Mas com a abertura econômica do Brasil a partir da década de 1990, estilos de vida urbanos se pulverizaram, levando as empresas, especialmente do setor de bens de consumo, a investirem na etnografia para entender os meandros da recuperação.
Piso frio, panelas de teflon, máquina de lavar. Surgia uma nova classe média. Foi nessa fase que muitos brasileiros introduziram itens que nunca haviam entrado em suas cestas básicas.
Dos governos de Fernando Henrique Cardoso a Lula, o fenômeno pode ser visto no documentário A família Braz, de Dorrit Harazim e Arthur Fontes, que acompanhou as transformações de moradores da Vila Brasilândia, em São Paulo, entre os anos de 2001 e 2011.

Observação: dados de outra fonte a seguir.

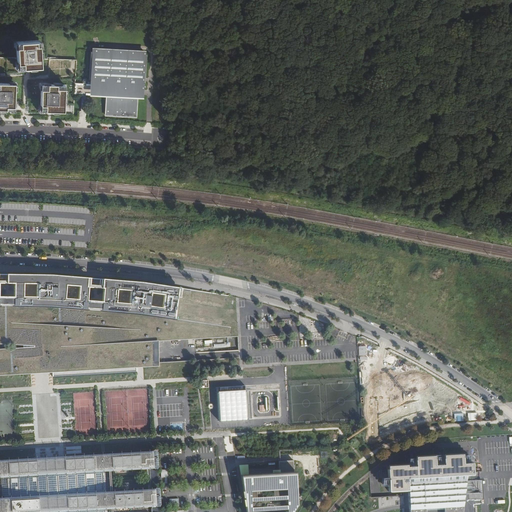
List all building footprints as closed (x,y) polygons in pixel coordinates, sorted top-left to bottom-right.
[(13,42),(14,68),(40,67),(38,40),(13,42)] [(147,49),(92,47),(92,50),(91,50),(89,80),(90,80),(90,85),(86,85),(77,85),(76,93),(83,93),(85,93),(85,95),(105,96),(104,116),(137,118),(138,96),(144,97),(145,89),(145,83),(146,82),(147,82),(148,53),(147,53),(147,49)] [(0,83),(0,109),(13,110),(14,84),(0,83)] [(40,84),(40,111),(63,111),(64,85),(40,84)] [(238,336),(236,298),(180,287),(105,280),(92,279),(77,278),(48,275),(41,275),(37,275),(14,274),(8,274),(0,273),(0,342),(34,345),(34,346),(0,347),(0,375),(31,373),(44,373),(52,372),(53,377),(137,373),(136,367),(140,367),(143,367),(160,366),(160,363),(159,341),(232,337),(238,336)] [(390,364),(406,373),(410,367),(394,357),(390,364)] [(201,389),(209,388),(208,380),(200,380),(201,389)] [(84,453),(83,445),(66,446),(67,454),(84,453)] [(113,511),(113,507),(159,505),(159,499),(159,496),(158,487),(138,488),(128,489),(118,490),(112,490),(111,470),(150,467),(154,467),(157,467),(156,450),(153,450),(103,453),(100,453),(88,454),(80,454),(66,455),(64,455),(61,455),(51,456),(42,456),(37,457),(34,457),(18,458),(0,458),(0,476),(6,476),(9,476),(9,477),(10,494),(11,496),(0,496),(0,511),(113,511)] [(472,475),(472,464),(462,465),(462,455),(442,456),(443,466),(434,466),(434,463),(434,457),(421,458),(414,458),(415,464),(415,468),(413,468),(410,468),(406,468),(406,466),(387,466),(388,479),(388,493),(403,492),(403,496),(403,504),(404,507),(404,509),(404,511),(403,511),(473,511),(474,507),(472,475)] [(278,474),(250,476),(249,464),(240,465),(242,477),(247,511),(295,511),(297,510),(300,506),(299,489),(298,473),(294,473),(293,460),(278,461),(279,474),(278,474)] [(479,481),(472,481),(473,501),(480,501),(482,501),(481,481),(479,481)]
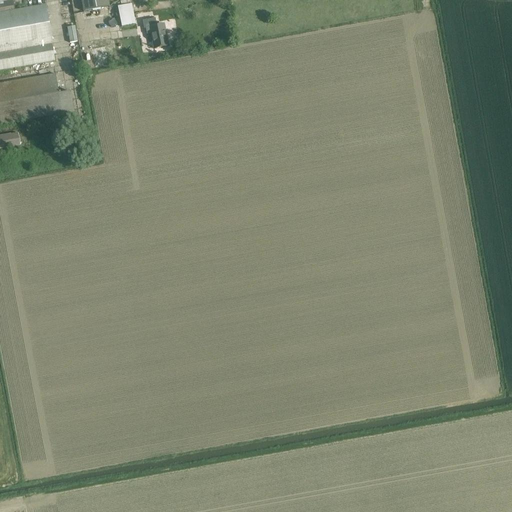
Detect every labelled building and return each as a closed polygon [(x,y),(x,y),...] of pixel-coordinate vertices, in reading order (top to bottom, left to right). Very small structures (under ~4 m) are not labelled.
[(15,11),(14,5),(13,0),(0,0),(0,71),(56,62),(46,6),(15,11)] [(81,0),(83,11),(109,7),(107,0),(81,0)] [(122,27),(136,24),(131,6),(118,9),(122,27)] [(164,25),(156,27),(155,19),(143,22),(145,29),(146,29),(147,35),(151,34),(154,50),(168,47),(164,25)] [(67,28),(70,43),(77,42),(75,27),(67,28)] [(0,125),(74,113),(70,93),(61,94),(60,93),(59,93),(59,95),(58,95),(55,75),(0,84),(0,125)] [(0,149),(20,147),(18,134),(0,136),(0,149)]
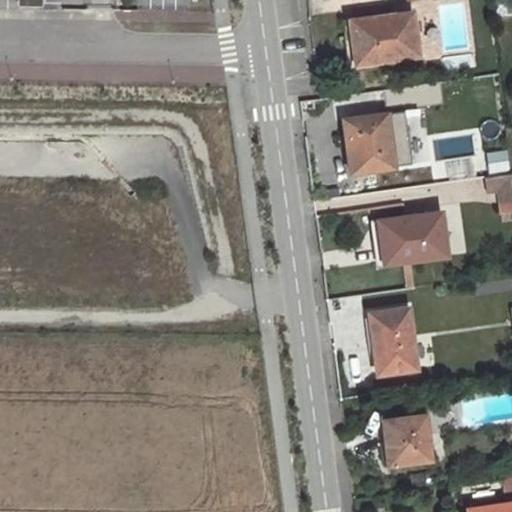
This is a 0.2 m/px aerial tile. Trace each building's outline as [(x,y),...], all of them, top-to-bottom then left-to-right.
[(412,12),(349,20),(355,65),(419,56),(412,12)] [(384,114),(342,121),(350,172),(391,167),(384,114)] [(506,151),(486,153),(488,172),(508,170),(506,151)] [(511,172),(487,176),(489,198),(511,194),(511,172)] [(440,212),(377,221),(383,265),(445,256),(440,212)] [(406,308),(369,313),(377,372),(414,367),(406,308)] [(422,416),(383,421),(389,464),(427,460),(422,416)] [(472,511),(511,511),(511,501),(472,508),(472,511)]
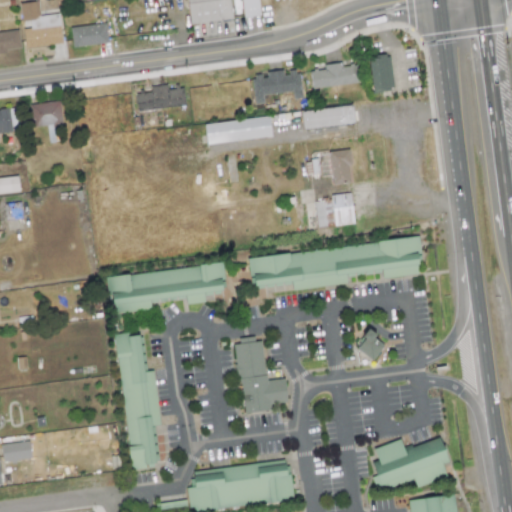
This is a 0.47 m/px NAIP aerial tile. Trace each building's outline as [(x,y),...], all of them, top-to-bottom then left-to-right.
[(230,20),(228,0),(186,0),(188,23),(230,20)] [(240,0),(243,17),(259,15),(256,0),(240,0)] [(18,3),(20,26),(21,26),(23,48),(60,43),(57,13),(38,15),(37,1),(18,3)] [(69,26),(71,46),(106,43),(105,23),(69,26)] [(0,51),(19,49),(17,29),(0,31),(0,51)] [(367,57),(370,92),(391,90),(388,55),(367,57)] [(310,88),(357,83),(355,64),(341,66),(341,62),(323,64),(323,70),(309,71),(310,88)] [(300,98),(297,70),(283,72),(282,70),(263,72),(263,74),(250,75),(253,104),(263,103),(262,95),(291,91),(291,99),(300,98)] [(182,88),(166,89),(166,84),(148,86),(149,92),(134,94),(136,110),(184,105),(182,88)] [(31,128),(61,123),(58,100),(28,105),(31,128)] [(302,130),(353,122),(351,104),(299,112),(302,130)] [(0,132),(18,131),(16,110),(0,110),(0,132)] [(202,124),(205,144),(270,136),(267,116),(202,124)] [(331,185),(349,183),(346,164),(350,163),(348,149),(326,152),(331,185)] [(0,193),(18,191),(16,176),(0,177),(0,193)] [(352,223),(349,193),(328,195),(329,199),(313,201),(316,228),(352,223)] [(246,256),(248,276),(252,276),(253,286),(289,282),(290,289),(345,284),(344,276),(380,272),(380,278),(420,274),(416,238),(246,256)] [(106,276),(110,314),(149,309),(149,303),(184,299),(185,304),(203,302),(203,295),(220,293),(219,280),(223,279),(221,263),(106,276)] [(384,343),(365,330),(353,348),(372,360),(384,343)] [(113,334),(129,470),(144,468),(144,464),(154,463),(149,426),(158,425),(152,370),(142,371),(138,335),(127,336),(127,332),(113,334)] [(286,402),(283,378),(264,380),(260,338),(233,341),(240,413),(269,410),(269,404),(286,402)] [(371,448),(376,460),(370,462),(374,475),(370,476),(375,492),(412,480),(415,487),(445,477),(440,463),(446,461),(438,437),(401,449),(398,439),(371,448)] [(0,443),(0,453),(1,462),(30,459),(28,441),(0,443)] [(188,511),(290,500),(286,460),(191,471),(193,486),(186,487),(188,511)] [(407,500),(408,511),(455,511),(453,494),(407,500)]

Depois da abertura econômica veio a revolução digital. Acentuado pelas redes sociais, o movimento fez com que o método etnográfico fosse adaptado para o ambiente digital, impondo novas empreitadas exploratórias, só que no mar de dados da internet.
Nos Estados Unidos, a comunidade de fãs da saga Star Wars foi uma das primeiras a serem estudadas pelo professor canadense Robert Kozinets, considerado o pai da netnografia, que tem o especialista em comportamento do consumidor Daron Muller como expoente na Inglaterra.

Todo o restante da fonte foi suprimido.